INSTRUCTIONS TO FOLLOW:
Copy each line below exactly and leave the pictures out.

Source records:
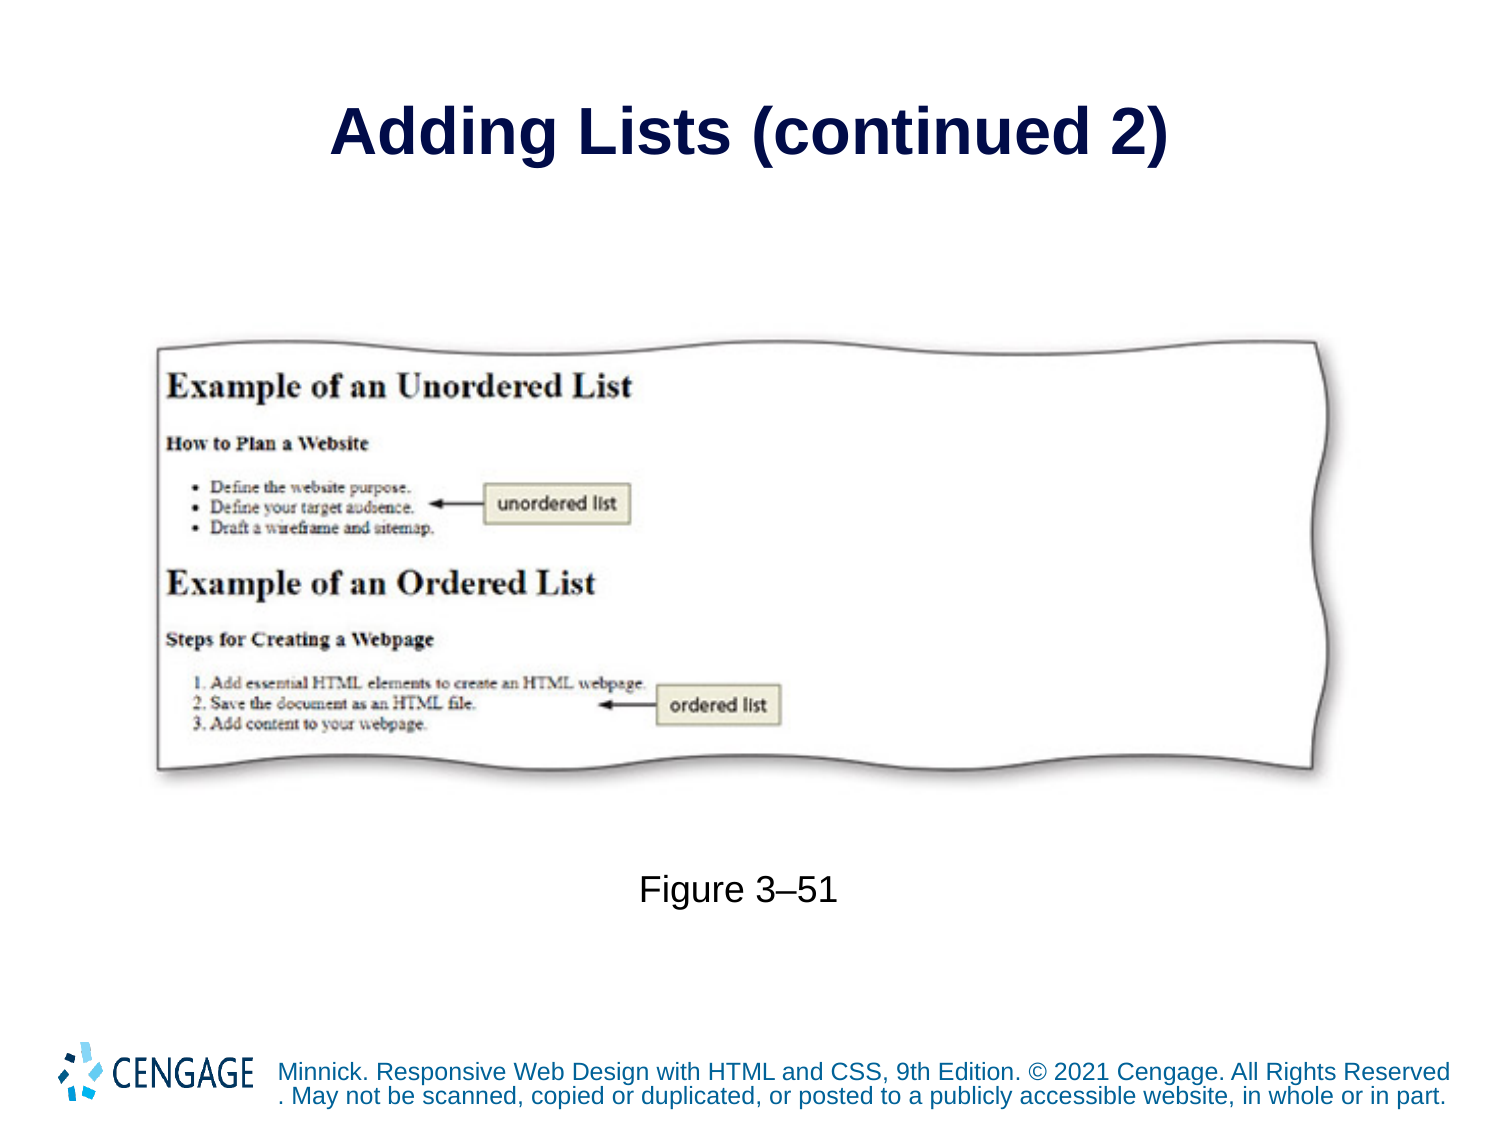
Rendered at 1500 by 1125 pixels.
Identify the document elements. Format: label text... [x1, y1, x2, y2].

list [139, 322, 1361, 803]
picture [58, 1042, 253, 1101]
footer Minnick. Responsive Web Design with HTML and CSS, 9th Edition. © 2021 Cengage. All Rights Reserved. May not be scanned, copied or duplicated, or posted to a publicly accessible website, in whole or in part. [262, 1040, 1475, 1100]
title Adding Lists (continued 2) [103, 24, 1397, 175]
list Figure 3–51 [639, 870, 861, 931]
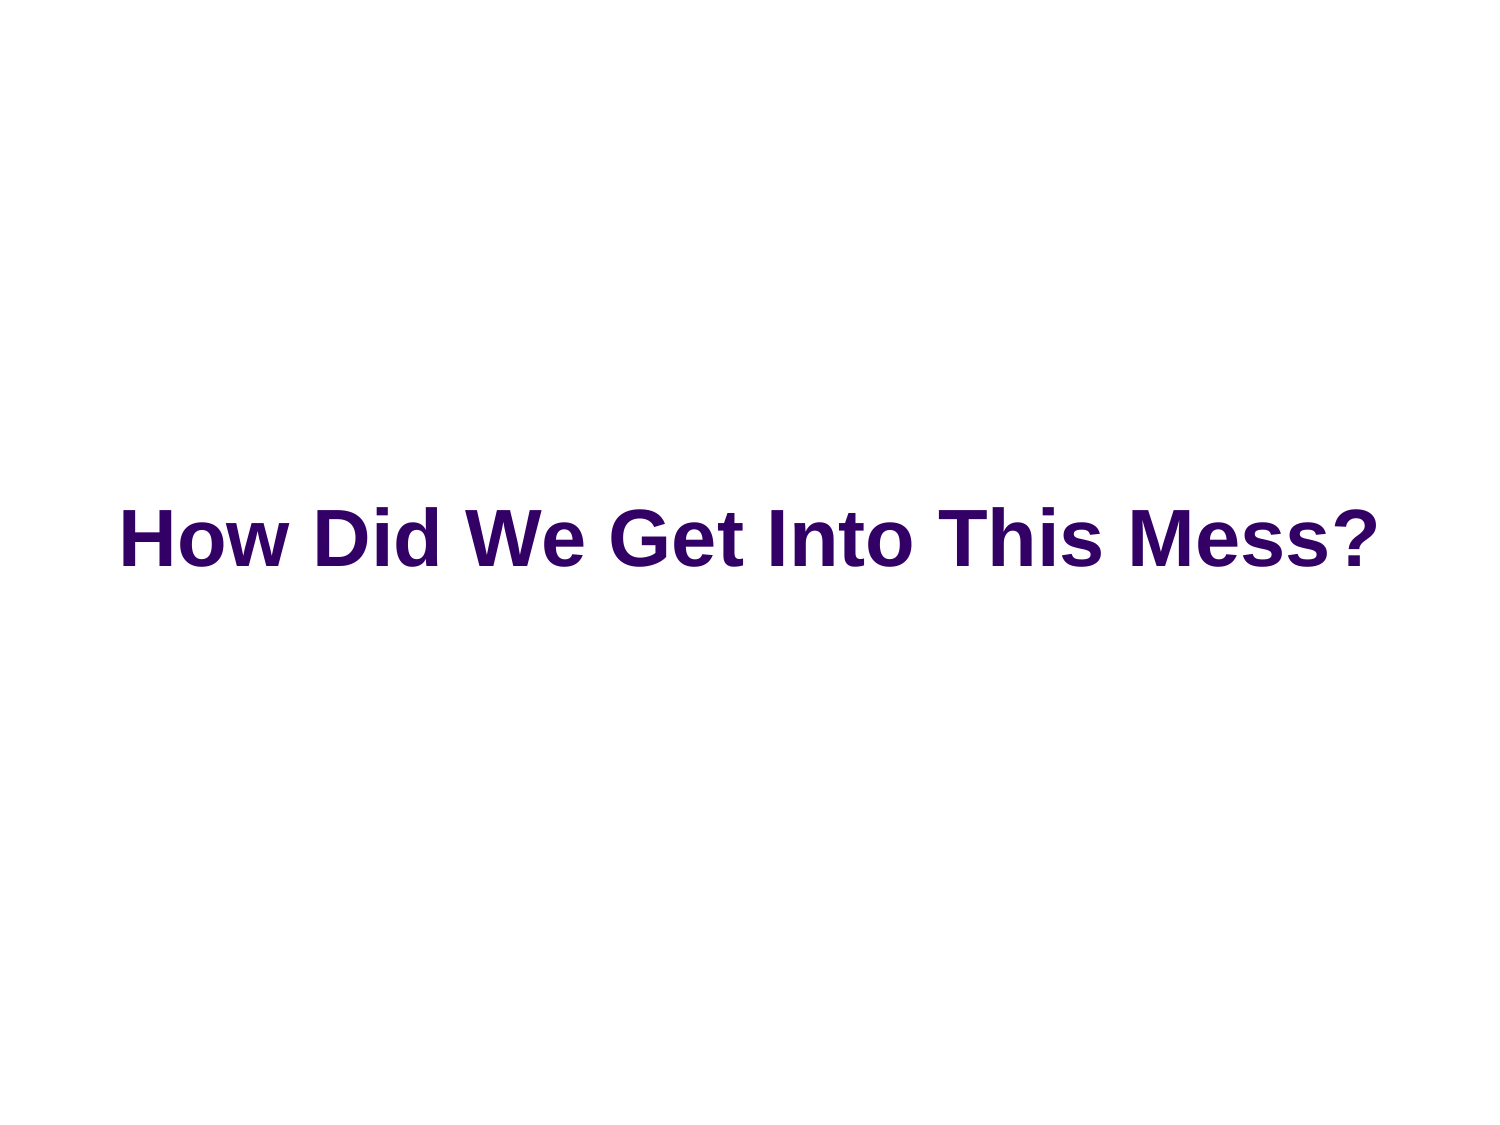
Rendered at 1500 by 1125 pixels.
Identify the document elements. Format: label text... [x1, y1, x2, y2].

title How Did We Get Into This Mess? [0, 349, 1500, 591]
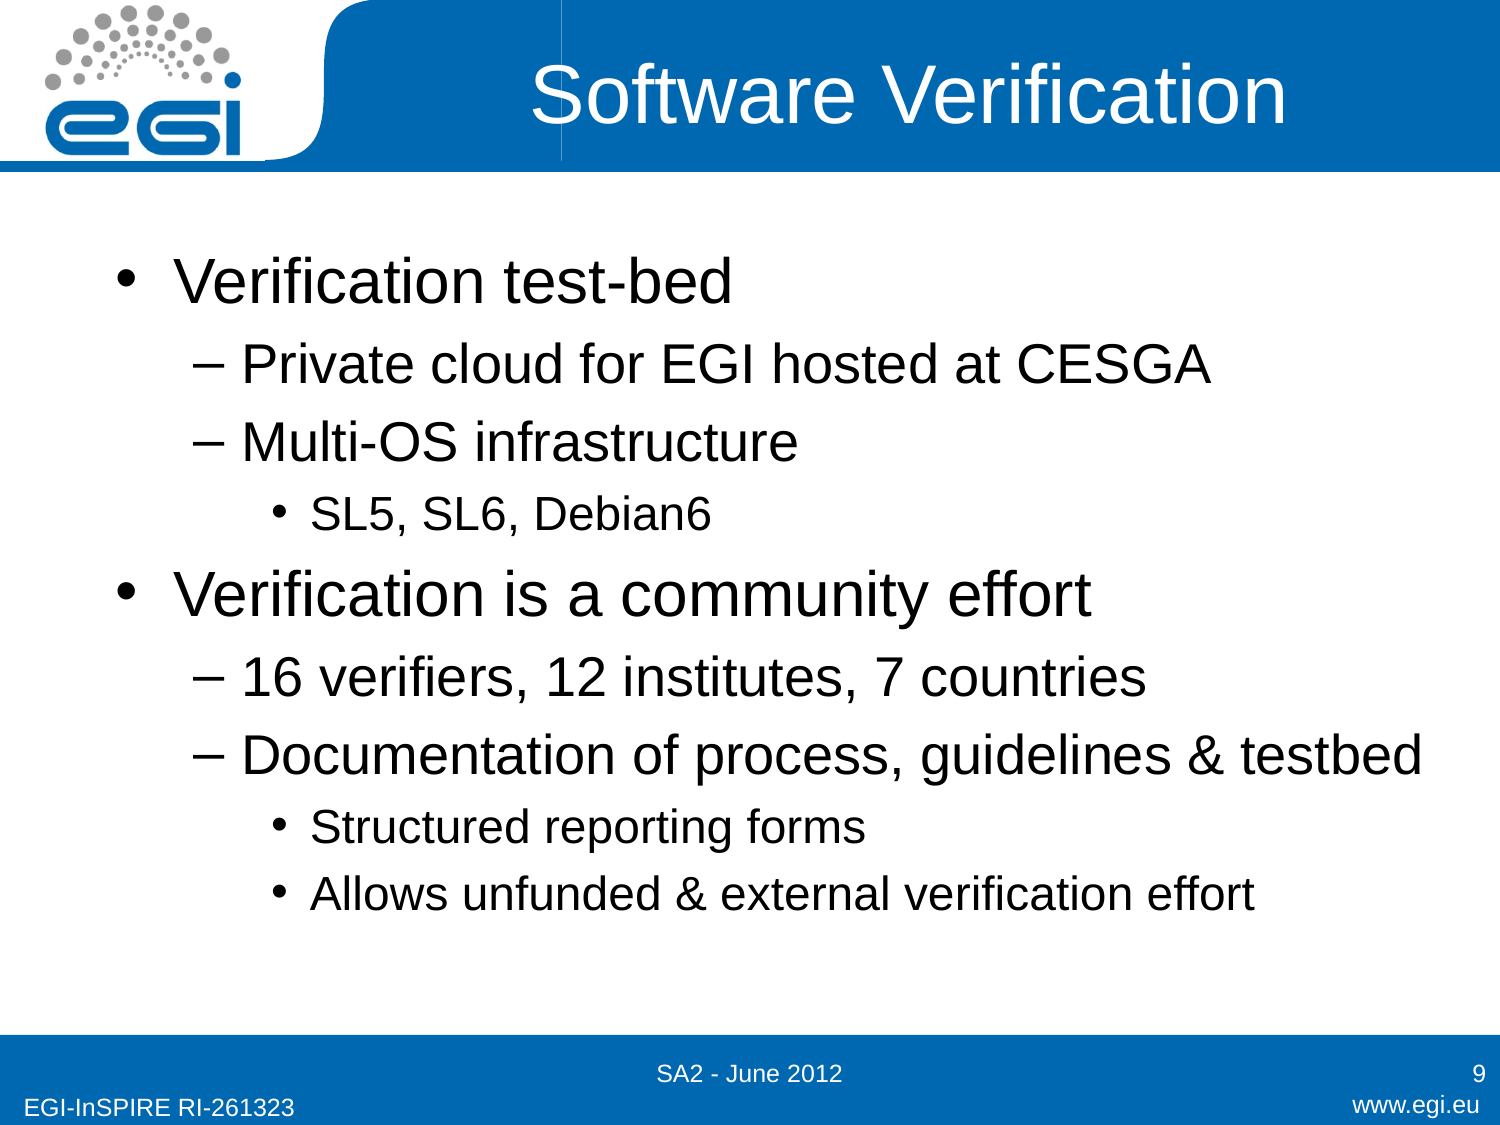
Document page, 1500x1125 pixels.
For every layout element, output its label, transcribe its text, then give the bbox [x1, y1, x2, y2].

title Software Verification [348, 19, 1471, 161]
picture [0, 0, 265, 161]
footer SA2 - June 2012 [512, 1042, 988, 1103]
list Verification test-bed Private cloud for EGI hosted at CESGA Multi-OS infrastructure SL5, SL6, Debian6 Verification is a community effort 16 verifiers, 12 institutes, 7 countries Documentation of process, guidelines & testbed Structured reporting forms Allows unfunded & external verification effort [100, 231, 1471, 975]
slide_number 9 [1151, 1042, 1500, 1103]
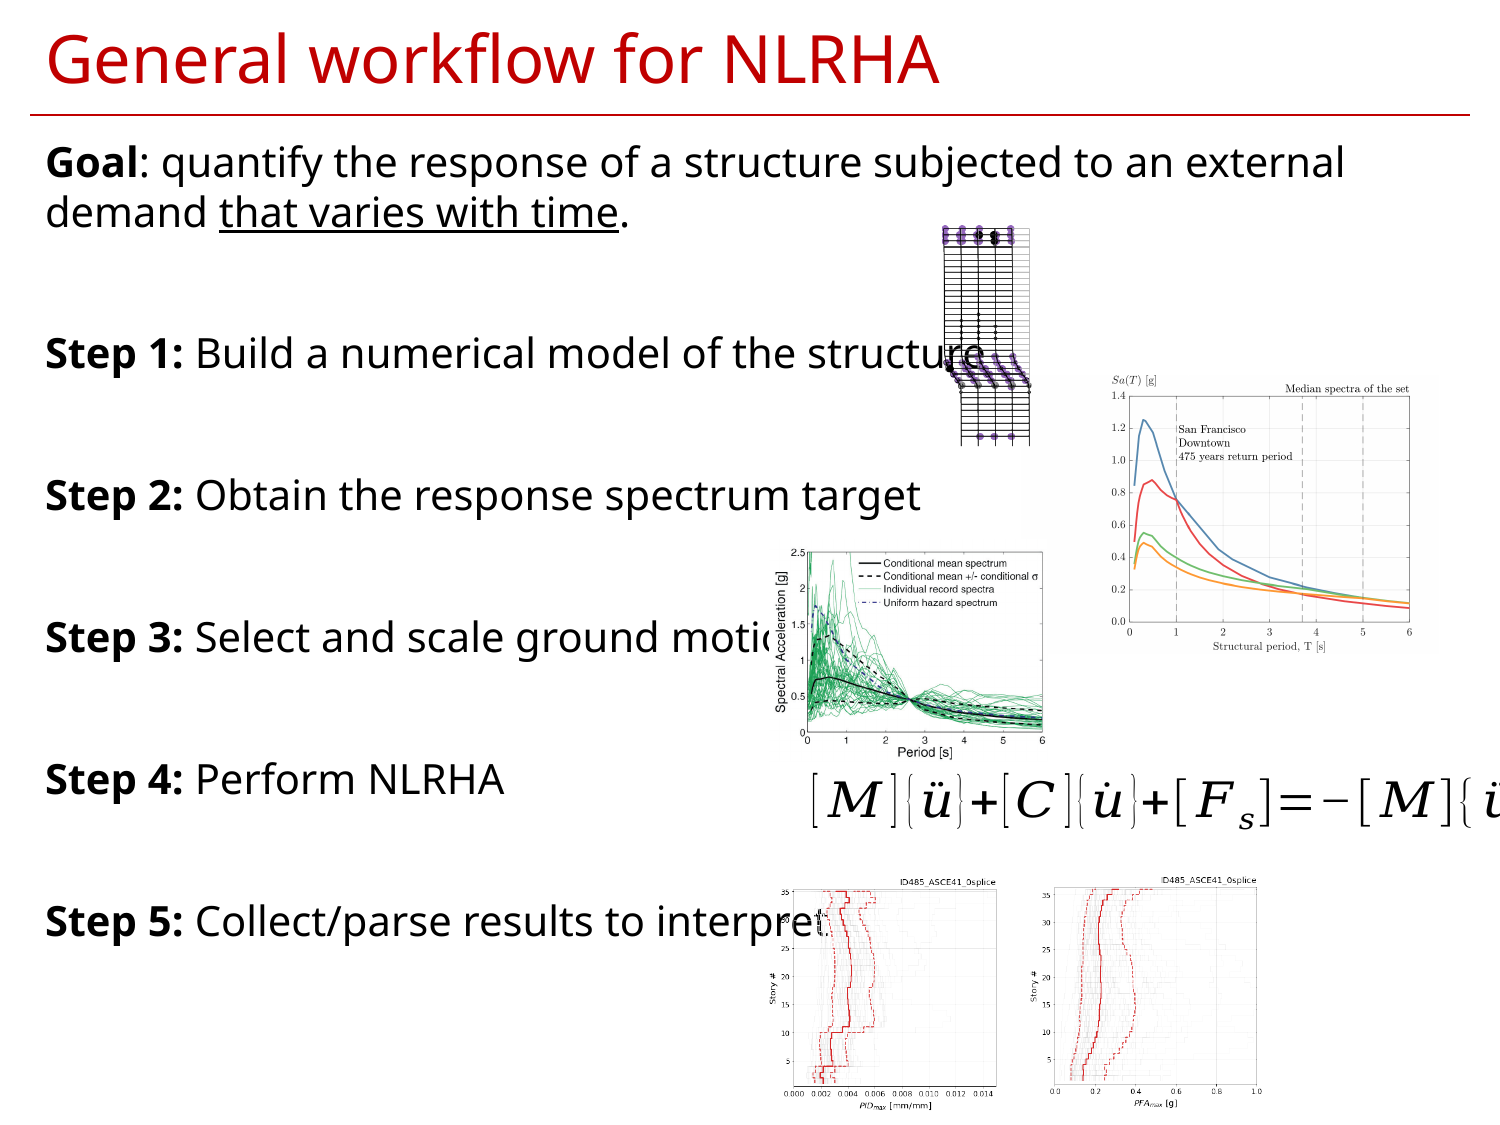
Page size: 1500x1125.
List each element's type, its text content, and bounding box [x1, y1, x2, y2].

RESULT FOR THIS EXERCISE:
Rendered at 1500 by 1125 pixels.
Identify the document elements. Format: label text... [x1, y1, x2, y2].

list [139, 322, 1361, 803]
picture [58, 1042, 253, 1101]
footer Minnick. Responsive Web Design with HTML and CSS, 9th Edition. © 2021 Cengage. All Rights Reserved. May not be scanned, copied or duplicated, or posted to a publicly accessible website, in whole or in part. [262, 1040, 1475, 1100]
title Adding Lists (continued 2) [103, 24, 1397, 175]
list Figure 3–51 [639, 870, 861, 931]
Rendered at 1500 by 1125 pixels.
Identify the document elements. Format: label text... [x1, y1, x2, y2].

title How Did We Get Into This Mess? [0, 349, 1500, 591]
Document page, 1500x1125 pixels.
For every layout element, output its label, transcribe its text, then give the bbox [x1, y1, x2, y2].

title Software Verification [348, 19, 1471, 161]
picture [0, 0, 265, 161]
footer SA2 - June 2012 [512, 1042, 988, 1103]
list Verification test-bed Private cloud for EGI hosted at CESGA Multi-OS infrastructure SL5, SL6, Debian6 Verification is a community effort 16 verifiers, 12 institutes, 7 countries Documentation of process, guidelines & testbed Structured reporting forms Allows unfunded & external verification effort [100, 231, 1471, 975]
slide_number 9 [1151, 1042, 1500, 1103]
Page size: 1500x1125.
List each element's type, its text content, and bounding box [x1, y1, x2, y2].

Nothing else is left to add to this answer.